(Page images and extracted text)
━━━━━━━━━━━━━━━━━━━━━━━━━━━━━━

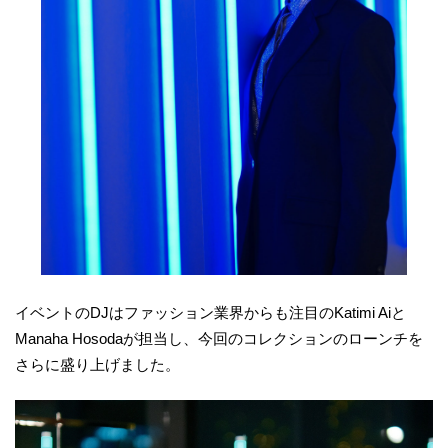
イベントのDJはファッション業界からも注目のKatimi Aiと
Manaha Hosodaが担当し、今回のコレクションのローンチを
さらに盛り上げました。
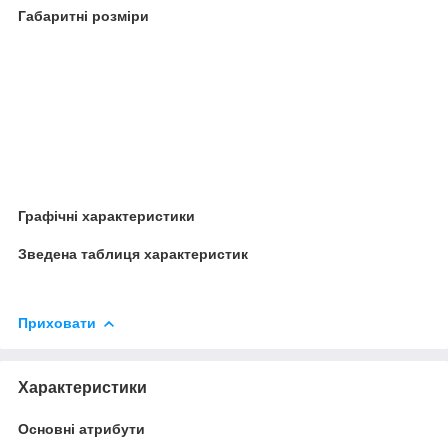
Габаритні розміри
Графічні характеристики
Зведена таблиця характеристик
Приховати
Характеристики
Основні атрибути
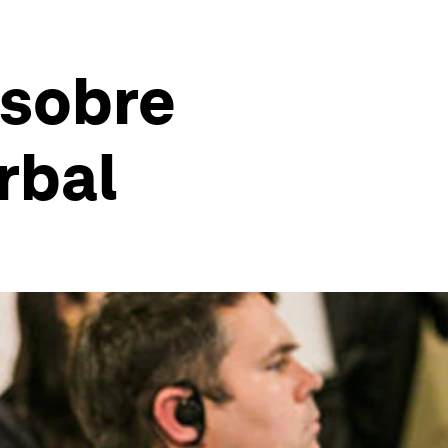
 sobre
rbal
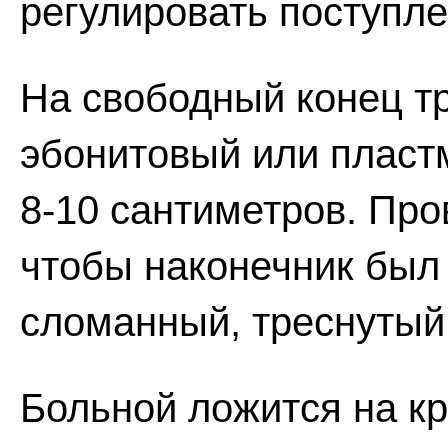
регулировать поступле
На свободный конец тр
эбонитовый или пласт
8-10 сантиметров. Про
чтобы наконечник был 
сломанный, треснутый 
Больной ложится на кр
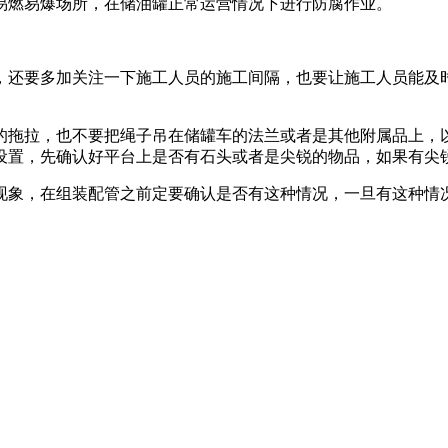
易燃易爆场所，在储油罐正常运营情况下进行防腐作业。
，还要多加关注一下施工人员的施工间隔，也要让施工人员能及
的拖拉，也不要把绳子吊在储罐车的法兰或者是其他附属品上，
设置，先确认好平台上是否有石头或者是尖锐的物品，如果有尖
现象，在组装配管之前定要确认是否有这种情况，一旦有这种情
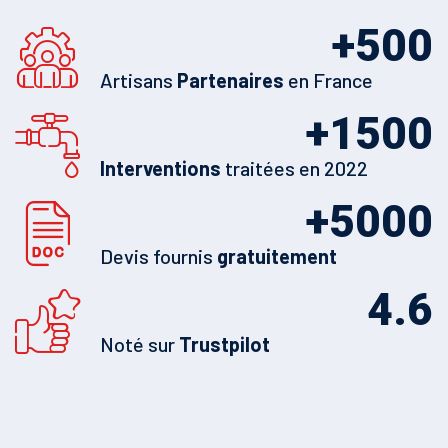
+
500
Artisans
Partenaires
en France
+
1500
Interventions
traitées en 2022
+
5000
Devis fournis
gratuitement
4.6
Noté sur
Trustpilot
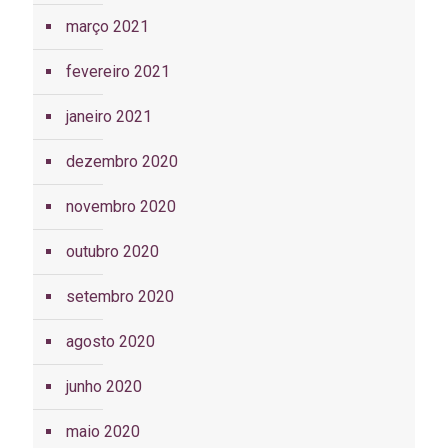
março 2021
fevereiro 2021
janeiro 2021
dezembro 2020
novembro 2020
outubro 2020
setembro 2020
agosto 2020
junho 2020
maio 2020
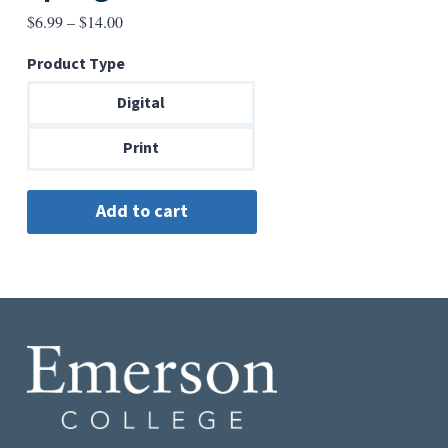
Price
$
6.99
–
$
14.00
range:
Product Type
$6.99
through
Digital
$14.00
Print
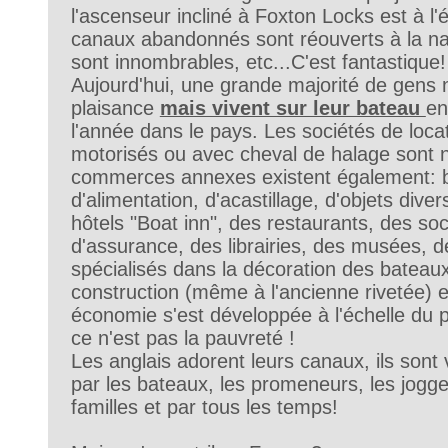
l'ascenseur incliné à Foxton Locks est à l'
canaux abandonnés sont réouverts à la nav
sont innombrables, etc...C'est fantastique
Aujourd'hui, une grande majorité de gens 
plaisance
mais vivent sur leur bateau
en
l'année dans le pays. Les sociétés de loca
motorisés ou avec cheval de halage sont
commerces annexes existent également: 
d'alimentation, d'acastillage, d'objets dive
hôtels "Boat inn", des restaurants, des soc
d'assurance, des librairies, des musées, de
spécialisés dans la décoration des bateau
construction (même à l'ancienne rivetée) e
économie s'est développée à l'échelle du p
ce n'est pas la pauvreté !
Les anglais adorent leurs canaux, ils sont
par les bateaux, les promeneurs, les joggeu
familles et par tous les temps!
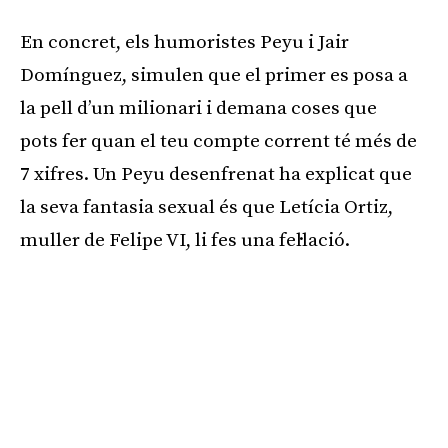
En concret, els humoristes Peyu i Jair
Domínguez, simulen que el primer es posa a
la pell d’un milionari i demana coses que
pots fer quan el teu compte corrent té més de
7 xifres. Un Peyu desenfrenat ha explicat que
la seva fantasia sexual és que Letícia Ortiz,
muller de Felipe VI, li fes una fel·lació.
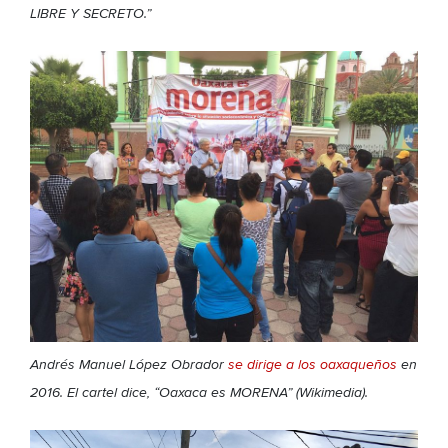
LIBRE Y SECRETO
.”
Andrés Manuel López Obrador
se dirige a los oaxaqueños
en
2016. El cartel dice, “Oaxaca es MORENA” (Wikimedia).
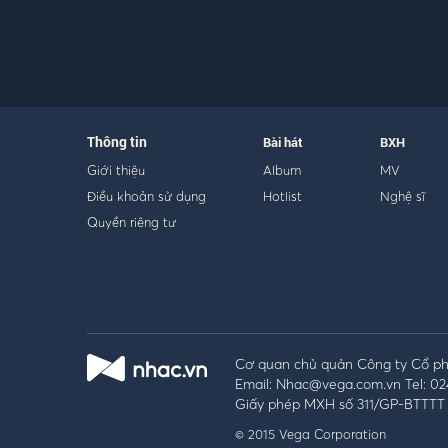
Thông tin
Bài hát
BXH
Giới thiệu
Album
MV
Điều khoản sử dụng
Hotlist
Nghệ sĩ
Quyền riêng tư
Cơ quan chủ quản Công ty Cổ phầ
Email: Nhac@vega.com.vn Tel: 02
Giấy phép MXH số 311/GP-BTTTT 
© 2015 Vega Corporation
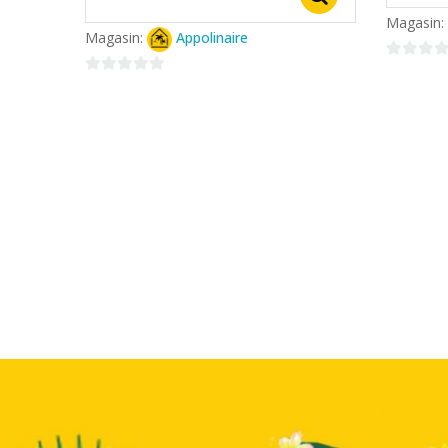
Magasin:
Magasin:
Appolinaire
0
0
sur
sur
5
5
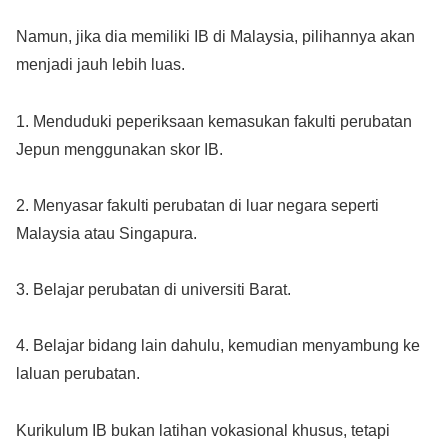
Namun, jika dia memiliki IB di Malaysia, pilihannya akan
menjadi jauh lebih luas.
1. Menduduki peperiksaan kemasukan fakulti perubatan
Jepun menggunakan skor IB.
2. Menyasar fakulti perubatan di luar negara seperti
Malaysia atau Singapura.
3. Belajar perubatan di universiti Barat.
4. Belajar bidang lain dahulu, kemudian menyambung ke
laluan perubatan.
Kurikulum IB bukan latihan vokasional khusus, tetapi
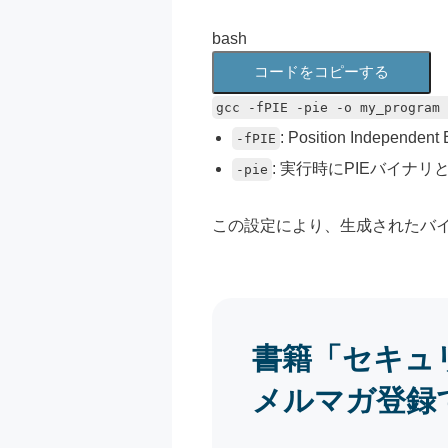
bash
コードをコピーする
gcc -fPIE -pie -o my_program 
: Position Indep
-fPIE
: 実行時にPIEバイナ
-pie
この設定により、生成されたバ
書籍「セキュ
メルマガ登録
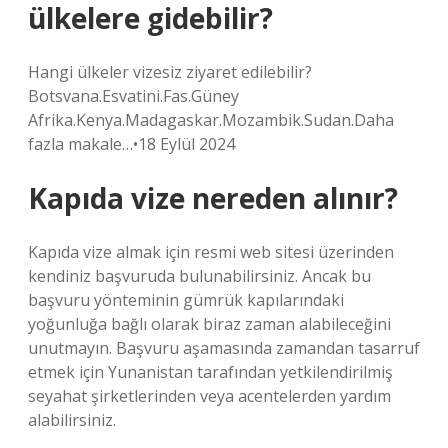
ülkelere gidebilir?
Hangi ülkeler vizesiz ziyaret edilebilir?
Botsvana.Esvatini.Fas.Güney
Afrika.Kenya.Madagaskar.Mozambik.Sudan.Daha
fazla makale…•18 Eylül 2024
Kapıda vize nereden alınır?
Kapıda vize almak için resmi web sitesi üzerinden
kendiniz başvuruda bulunabilirsiniz. Ancak bu
başvuru yönteminin gümrük kapılarındaki
yoğunluğa bağlı olarak biraz zaman alabileceğini
unutmayın. Başvuru aşamasında zamandan tasarruf
etmek için Yunanistan tarafından yetkilendirilmiş
seyahat şirketlerinden veya acentelerden yardım
alabilirsiniz.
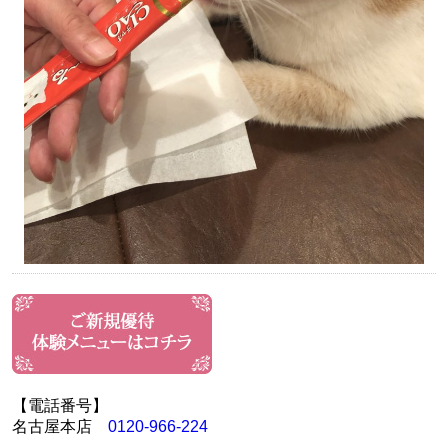
【電話番号】
名古屋本店
0120-966-224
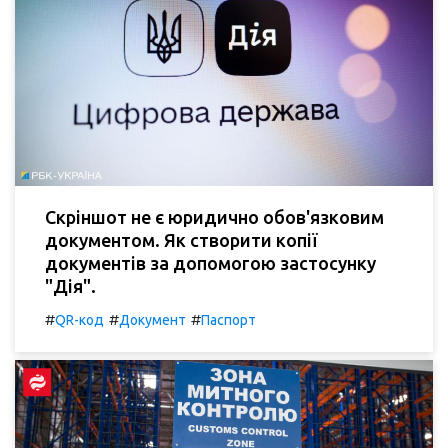
Скріншот не є юридично обов'язковим
документом. Як створити копії
документів за допомогою застосунку
"Дія".
#
#
#
QR-код
Документ
Паспорт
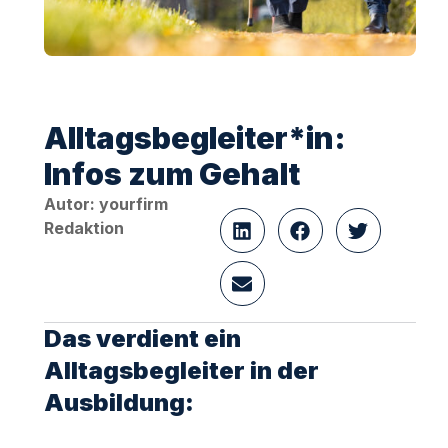
Alltagsbegleiter*in:
Infos zum Gehalt
Autor: yourfirm
Redaktion
Das verdient ein
Alltagsbegleiter in der
Ausbildung:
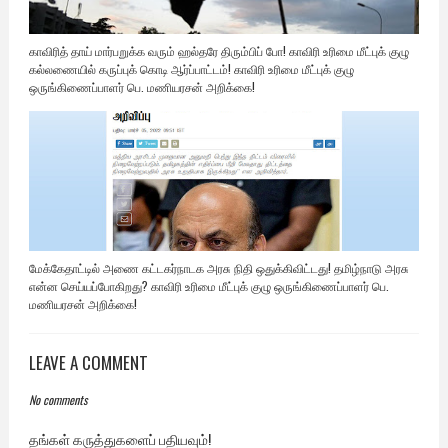
காவிரித் தாய் மார்பறுக்க வரும் ஹல்தரே திரும்பிப் போ! காவிரி உரிமை மீட்புக் குழு
கல்லணையில் கருப்புக் கொடி ஆர்ப்பாட்டம்! காவிரி உரிமை மீட்புக் குழு
ஒருங்கிணைப்பாளர் பெ. மணியரசன் அறிக்கை!
மேக்கேதாட்டில் அணை கட்டகர்நாடக அரசு நிதி ஒதுக்கிவிட்டது! தமிழ்நாடு அரசு
என்ன செய்யப்போகிறது? காவிரி உரிமை மீட்புக் குழு ஒருங்கிணைப்பாளர் பெ.
மணியரசன் அறிக்கை!
LEAVE A COMMENT
No comments
தங்கள் கருத்துகளைப் பதியவும்!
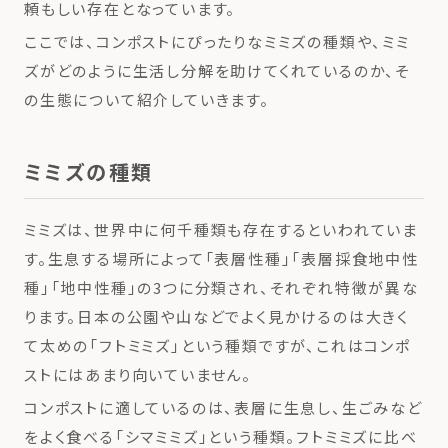
頼もしい存在となっています。
ここでは、コンポストにぴったりなミミズの種類や、ミミ
ズがどのように生活し分解を助けてくれているのか、そ
の生態について紹介していきます。
ミミズの種類
ミミズは、世界中に何千種類も存在するといわれていま
す。生息する場所によって「表層性種」「表層採食地中性
種」「地中性種」の3つに分類され、それぞれ特徴が異な
ります。日本の公園や山などでよく見かけるのは大きく
て太めの「フトミミズ」という種類ですが、これはコンポ
ストにはあまり向いていません。
コンポストに適しているのは、表層に生息し、生ごみなど
をよく食べる「シマミミズ」という種類。フトミミズに比べ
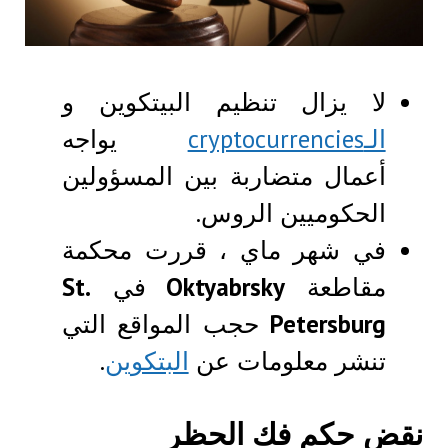
لا يزال تنظيم البيتكوين و
الـcryptocurrencies
يواجه
أعمال متضاربة بين المسؤولين
الحكوميين الروس.
في شهر ماي ، قررت محكمة
مقاطعة
Oktyabrsky
في
St.
Petersburg
حجب المواقع التي
تنشر معلومات عن
البتكوين
.
نقض حكم فك الحظر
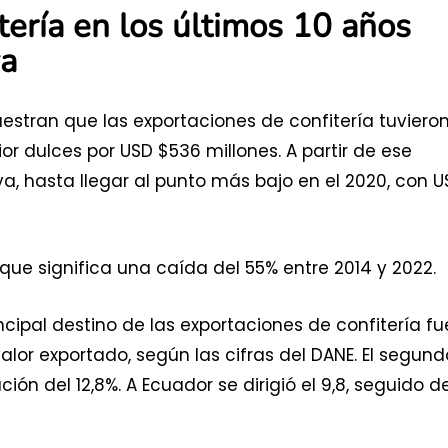
tería en los últimos 10 años
va
muestran que las exportaciones de confitería tuviero
or dulces por USD $536 millones. A partir de ese
 hasta llegar al punto más bajo en el 2020, con U
 que significa una caída del 55% entre 2014 y 2022.
rincipal destino de las exportaciones de confitería fu
 valor exportado, según las cifras del DANE. El segund
ión del 12,8%. A Ecuador se dirigió el 9,8, seguido d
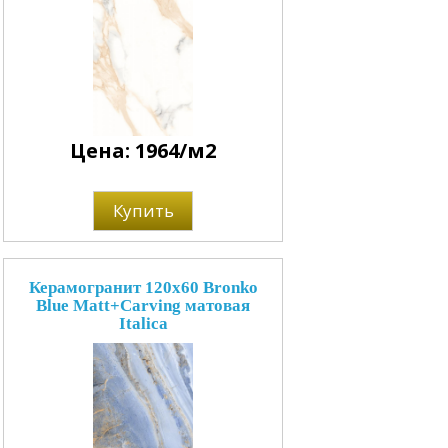
Цена: 1964/м2
Купить
Керамогранит 120x60 Bronko
Blue Matt+Carving матовая
Italica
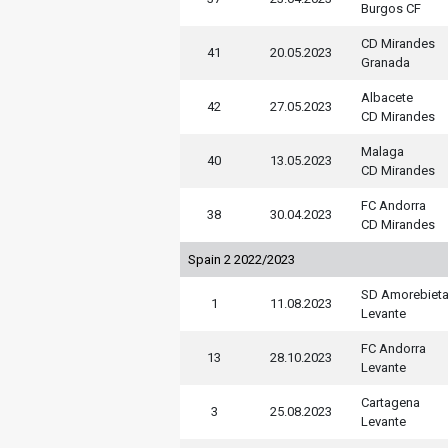
Burgos CF
CD Mirandes
41
20.05.2023
Granada
Albacete
42
27.05.2023
CD Mirandes
Malaga
40
13.05.2023
CD Mirandes
FC Andorra
38
30.04.2023
CD Mirandes
Spain 2 2022/2023
SD Amorebiet
1
11.08.2023
Levante
FC Andorra
13
28.10.2023
Levante
Cartagena
3
25.08.2023
Levante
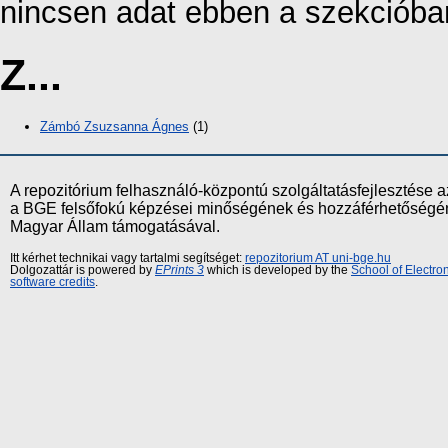
nincsen adat ebben a szekcióba
Z...
Zámbó Zsuzsanna Ágnes
(1)
A repozitórium felhasználó-központú szolgáltatásfejlesztés
a BGE felsőfokú képzései minőségének és hozzáférhetőségének
Magyar Állam támogatásával.
Itt kérhet technikai vagy tartalmi segítséget:
repozitorium AT uni-bge.hu
Dolgozattár is powered by
EPrints 3
which is developed by the
School of Electr
software credits
.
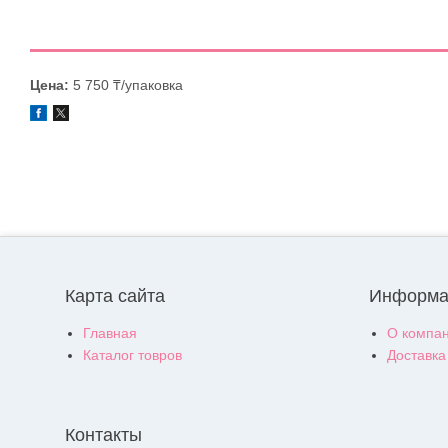
Цена:
5 750 ₸/упаковка
Карта сайта
Информа
Главная
О компа
Каталог товров
Доставка
Контакты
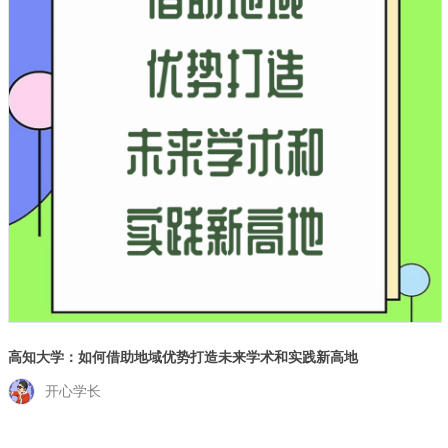
高知大学：如何借助地域优势打造未来学术和实践新高地
开心学长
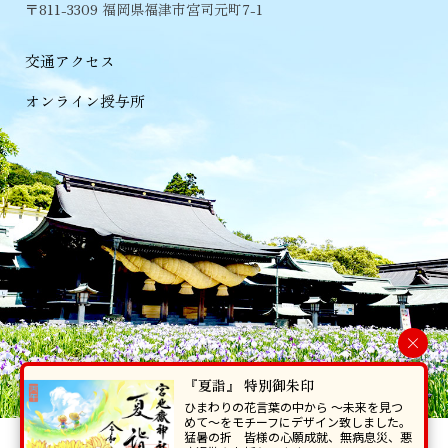
〒811-3309 福岡県福津市宮司元町7-1
交通アクセス
オンライン授与所
×
『夏詣』 特別御朱印
ひまわりの花言葉の中から 〜未来を見つ
めて〜をモチーフにデザイン致しました。
猛暑の折 皆様の心願成就、無病息災、悪
当ホームページで掲載の写真・イラスト等を無断で転写･複製することを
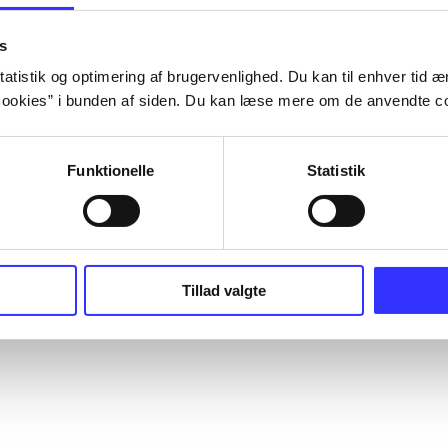
s
atistik og optimering af brugervenlighed. Du kan til enhver tid æn
ookies” i bunden af siden. Du kan læse mere om de anvendte co
Funktionelle
Statistik
Tillad valgte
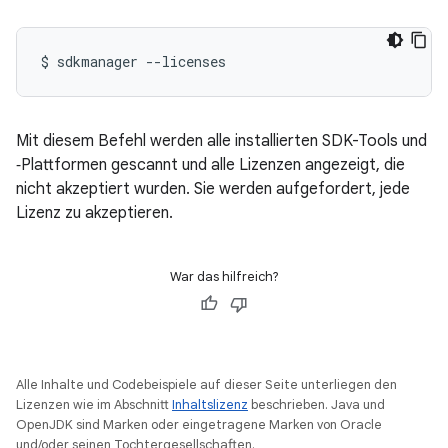
$
sdkmanager
--licenses
Mit diesem Befehl werden alle installierten SDK-Tools und
‑Plattformen gescannt und alle Lizenzen angezeigt, die
nicht akzeptiert wurden. Sie werden aufgefordert, jede
Lizenz zu akzeptieren.
War das hilfreich?
Alle Inhalte und Codebeispiele auf dieser Seite unterliegen den
Lizenzen wie im Abschnitt
Inhaltslizenz
beschrieben. Java und
OpenJDK sind Marken oder eingetragene Marken von Oracle
und/oder seinen Tochtergesellschaften.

━━━━━━━━━━━━━━━━━━━━━━━━━━━━━━

** HOW TO COMPLETE THIS TASK **
Please put the listing lines, from the line with "Скріншот не є юридично обов'язковим" up to and including the line with "をよく食べる「シマミミズ」という種類。フトミミズに比べ", into a Markdown table with the columns Row and Text. Number each line under Row, skip blank lines, and leave the pictures out.

** EXERCISE RESPONSE **
| Row | Text |
|---|---|
| 1 | Скріншот не є юридично обов'язковим |
| 2 | документом. Як створити копії |
| 3 | документів за допомогою застосунку |
| 4 | "Дія". |
| 5 | # |
| 6 | # |
| 7 | # |
| 8 | QR-код |
| 9 | Документ |
| 10 | Паспорт |
| 11 | Alltagsbegleiter*in: |
| 12 | Infos zum Gehalt |
| 13 | Autor: yourfirm |
| 14 | Redaktion |
| 15 | Das verdient ein |
| 16 | Alltagsbegleiter in der |
| 17 | Ausbildung: |
| 18 | காவிரித் தாய் மார்பறுக்க வரும் ஹல்தரே திரும்பிப் போ! காவிரி உரிமை மீட்புக் குழு |
| 19 | கல்லணையில் கருப்புக் கொடி ஆர்ப்பாட்டம்! காவிரி உரிமை மீட்புக் குழு |
| 20 | ஒருங்கிணைப்பாளர் பெ. மணியரசன் அறிக்கை! |
| 21 | மேக்கேதாட்டில் அணை கட்டகர்நாடக அரசு நிதி ஒதுக்கிவிட்டது! தமிழ்நாடு அரசு |
| 22 | என்ன செய்யப்போகிறது? காவிரி உரிமை மீட்புக் குழு ஒருங்கிணைப்பாளர் பெ. |
| 23 | மணியரசன் அறிக்கை! |
| 24 | LEAVE A COMMENT |
| 25 | No comments |
| 26 | தங்கள் கருத்துகளைப் பதியவும்! |
| 27 | 頼もしい存在となっています。 |
| 28 | ここでは、コンポストにぴったりなミミズの種類や、ミミ |
| 29 | ズがどのように生活し分解を助けてくれているのか、そ |
| 30 | の生態について紹介していきます。 |
| 31 | ミミズの種類 |
| 32 | ミミズは、世界中に何千種類も存在するといわれていま |
| 33 | す。生息する場所によって「表層性種」「表層採食地中性 |
| 34 | 種」「地中性種」の3つに分類され、それぞれ特徴が異な |
| 35 | ります。日本の公園や山などでよく見かけるのは大きく |
| 36 | て太めの「フトミミズ」という種類ですが、これはコンポ |
| 37 | ストにはあまり向いていません。 |
| 38 | コンポストに適しているのは、表層に生息し、生ごみなど |
| 39 | をよく食べる「シマミミズ」という種類。フトミミズに比べ |